Carnegie Mellon University

Katherine Milkman, "The When and Where of Discrimination: An Audit Study in Academia"

Thursday, October 11, 2012, Noon-1:15pm Porter Hall 223D

We report on the results of an audit experiment set in academia including a sample of 6,548 professors at top U.S. universities drawn from 89 disciplines and 258 institutions. We find that decisions about distant-future events are more likely to generate discrimination against women and minorities (relative to Caucasian males) than are decisions about near-future events. In our study, faculty members received e-mails from fictional prospective doctoral students seeking to schedule a meeting either that day or in 1 week; students' names signaled their race (Caucasian, African American, Hispanic, Indian, or Chinese) and gender. When the requests were to meet in 1 week, Caucasian males were granted access to faculty members 26% more often than were women and minorities; also, compared with women and minorities, Caucasian males received more and faster responses. However, these patterns were essentially eliminated when prospective students requested a meeting that same day. Our identification of a "temporal discrimination effect" is consistent with the predictions of construal-level theory and implies that subtle contextual shifts can alter patterns of race- and gender-based discrimination. In addition to exploring when discrimination occurs, we also examine where in academia discrimination is most pronounced. We find that discrimination varies meaningfully by discipline and is more extreme in higher paying disciplines and at private (higher paying) institutions.
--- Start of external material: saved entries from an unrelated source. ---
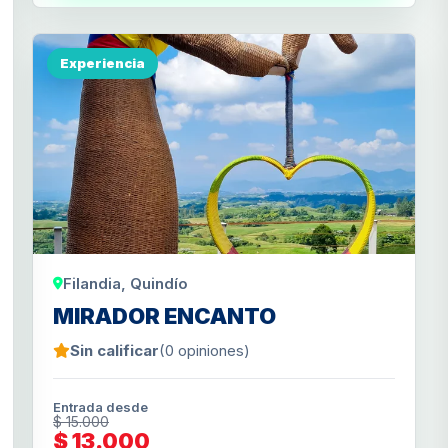
Experiencia
Filandia, Quindío
MIRADOR ENCANTO
Sin calificar
(0 opiniones)
Entrada desde
$ 15.000
$ 13.000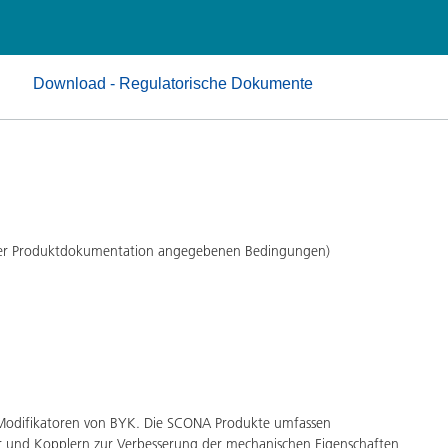
Pulverlacke
Download - Regulatorische Dokumente
 der Produktdokumentation angegebenen Bedingungen)
n Modifikatoren von BYK. Die SCONA Produkte umfassen
ttler und Kopplern zur Verbesserung der mechanischen Eigenschaften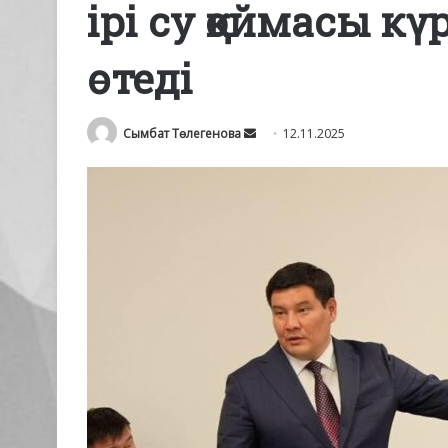
ірі су қоймасы к
өтеді
Send
Сымбат Төлегенова
12.11.2025
an
email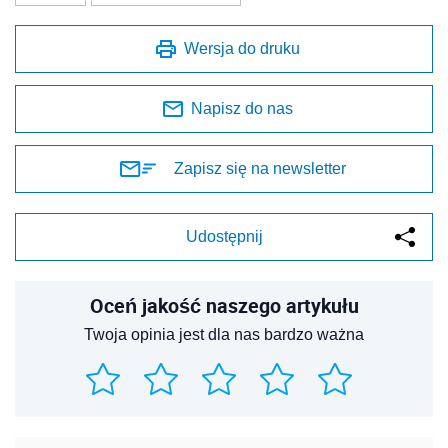
Wersja do druku
Napisz do nas
Zapisz się na newsletter
Udostępnij
Oceń jakość naszego artykułu
Twoja opinia jest dla nas bardzo ważna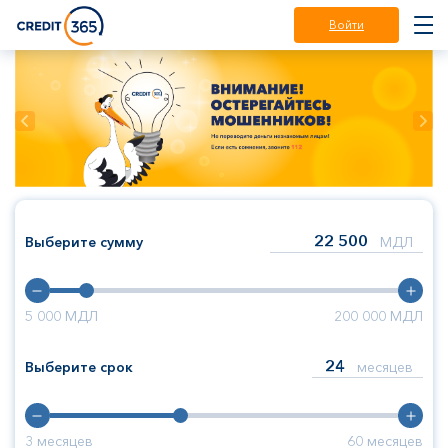
Войти
Выберите сумму
МДЛ
5 000
МДЛ
200 000
МДЛ
Выберите срок
месяцев
3
месяцев
60
месяцев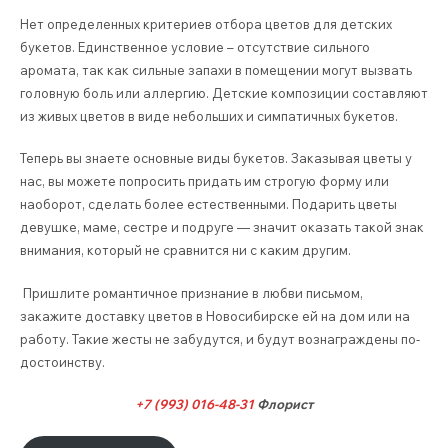
Нет определенных критериев отбора цветов для детских
букетов. Единственное условие – отсутствие сильного
аромата, так как сильные запахи в помещении могут вызвать
головную боль или аллергию. Детские композиции составляют
из живых цветов в виде небольших и симпатичных букетов.
Теперь вы знаете основные виды букетов. Заказывая цветы у
нас, вы можете попросить придать им строгую форму или
наоборот, сделать более естественными. Подарить цветы
девушке, маме, сестре и подруге — значит оказать такой знак
внимания, который не сравнится ни с каким другим.
Пришлите романтичное признание в любви письмом,
закажите доставку цветов в Новосибирске ей на дом или на
работу. Такие жесты не забудутся, и будут вознаграждены по-
достоинству.
+7 (993) 016-48-31
Флорист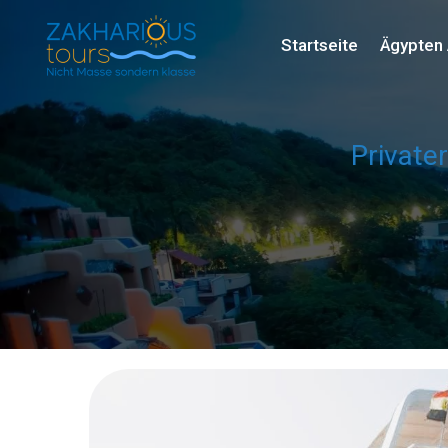
Startseite
Ägypten 
Private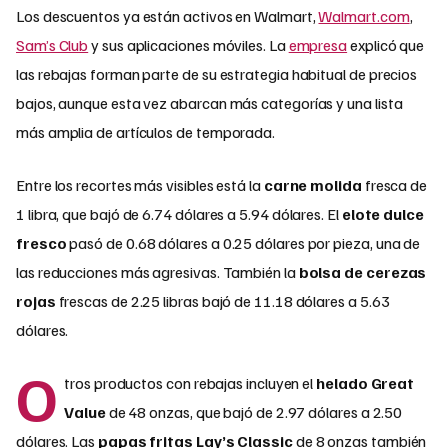
Los descuentos ya están activos en Walmart,
Walmart.com
,
Sam’s Club
y sus aplicaciones móviles. La
empresa
explicó que
las rebajas forman parte de su estrategia habitual de precios
bajos, aunque esta vez abarcan más categorías y una lista
más amplia de artículos de temporada.
Entre los recortes más visibles está la
carne molida
fresca de
1 libra, que bajó de 6.74 dólares a 5.94 dólares. El
elote dulce
fresco
pasó de 0.68 dólares a 0.25 dólares por pieza, una de
las reducciones más agresivas. También la
bolsa de cerezas
rojas
frescas de 2.25 libras bajó de 11.18 dólares a 5.63
dólares.
O
tros productos con rebajas incluyen el
helado Great
Value
de 48 onzas, que bajó de 2.97 dólares a 2.50
dólares. Las
papas fritas Lay’s Classic
de 8 onzas también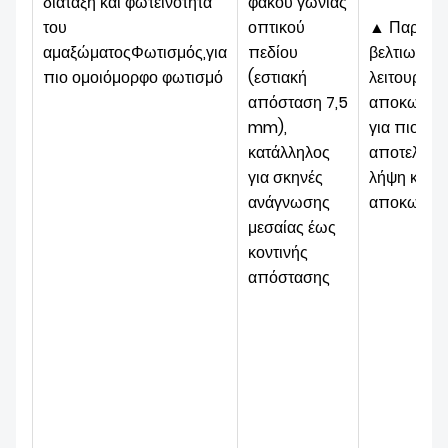
διάταξη και φωτεινότητα
φακού γωνίας
του
οπτικού
▲ Παρέχετ
αμαξώματος
Φωτισμός,
για
πεδίου
βελτιωμέν
πιο ομοιόμορφο φωτισμό
(εστιακή
λειτουργία
απόσταση 7,5
αποκωδικ
mm),
για πιο
κατάλληλος
αποτελεσμ
για σκηνές
λήψη και
ανάγνωσης
αποκωδικ
μεσαίας έως
κοντινής
απόστασης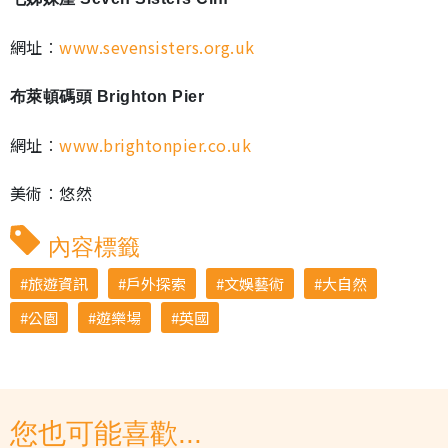
網址︰
www.sevensisters.org.uk
布萊頓碼頭 Brighton Pier
網址︰
www.brightonpier.co.uk
美術︰悠然
內容標籤
旅遊資訊
戶外探索
文娛藝術
大自然
公園
遊樂場
英國
您也可能喜歡...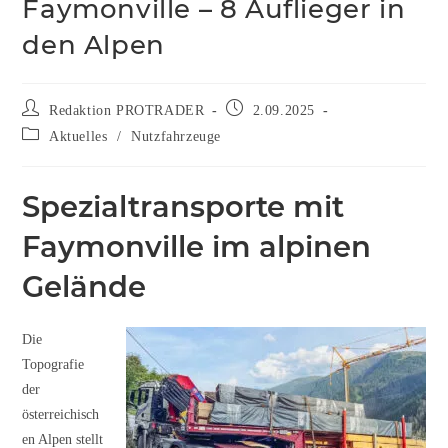
Faymonville – 8 Auflieger in
den Alpen
Redaktion PROTRADER
2.09.2025
Aktuelles
/
Nutzfahrzeuge
Spezialtransporte mit
Faymonville im alpinen
Gelände
Die
Topografie
der
österreichisch
en Alpen stellt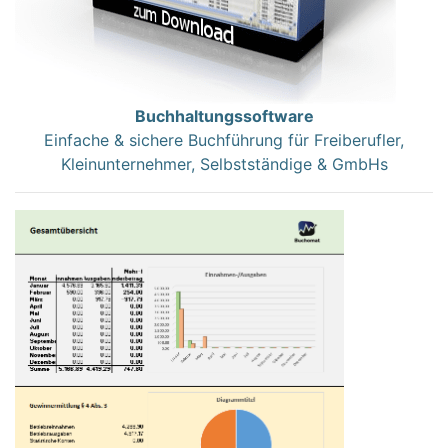
Buchhaltungssoftware
Einfache & sichere Buchführung für Freiberufler,
Kleinunternehmer, Selbstständige & GmbHs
These findings raise important questions for future research about how and why pay and institutional characteristics may relate to the manifestation of bias. They also suggest that past audit studies may have underestimated the prevalence of discrimination in the United States. Finally, our documentation of heterogeneity in discrimination suggests where targeted efforts to reduce discrimination in academia are most needed and highlights that similar research may help identify areas in other industries where efforts to reduce bias should focus.